In this special Cartoon Brew series, we asked the five nominees of the 2013 Best Animated Short Academy Award to discuss the artwork of their films. Today we begin this exclusive look at the short contenders with Feral, an independent film directed by Daniel Sousa.
Daniel Sousa: “Initially, the film was going to tell the story of Kasper Hauser, a boy who had been locked in a dark room for his whole childhood, without human contact. He escaped when he was a teenager, and was found in the center of town holding a mysterious letter that read: “I want to be a horse-rider, like my father.” The riddle fascinated me, so the first few designs are illustrations of that story. This one is a simple watercolor study.”
Daniel Sousa: “I also tried pen-and-ink and playing around with transparencies, thinking of the boy as a hollow receptacle of information, soaking in the chaos of the new-found civilization, allowing it to flow through him.”
Daniel Sousa: “As my research into the subject progressed, I gradually moved away from the specific story of Kasper Hauser and started exploring just the idea of an isolated child, trapped in his own mind, naked and fragile. This is a look test done in acrylics on board.”

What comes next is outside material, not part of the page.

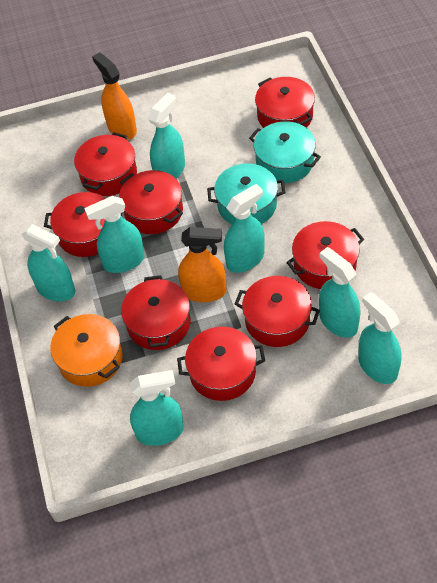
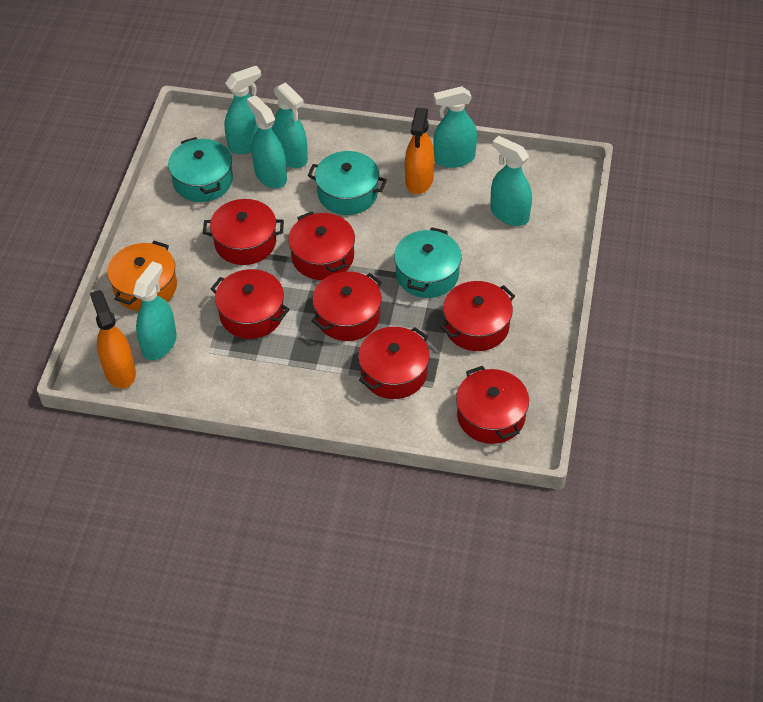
red pot: 8 -> 7
turquoise pot: 2 -> 3
turquoise spray bottle: 7 -> 6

Daniel Sousa: “I started to feel that the boy needed to be more savage, untamed, aggressive. So I tried a very loose painterly approach, allowing the brush-strokes to be more expressive, and removing the facial features since they gave the character a very cartoony and overly sentimental look. Without facial features the boy looked more mysterious, like a blank slate, without personality. He felt ghostly and more animalistic. You couldn’t tell what he was thinking, and that was crucial for the story.”
Daniel Sousa: “Following this line of thinking, I started to build the world around the boy, using broad shapes and silhouettes, blocks of shadow and light. I started to feel that I was finally capturing the wight and physicality that the story required. At this stage, the hunter character was not yet fully developed, so here he is shown as a fisherman, or a farmer.”
Daniel Sousa: “Then I started to refine the color palette of the film, desaturating the extremes but staying within an earthy, harmonized spectrum, and using strong contrasts of light and shadow. The world around the boy needed to feel cold and oppressive, so a saturated color space no longer made sense. Here the man is still a fisherman, holding a net, but his look is already very close to the final version. The cityscapes were informed by my memories of Lisbon, a patchwork of shingled rooftops and plastered walls.”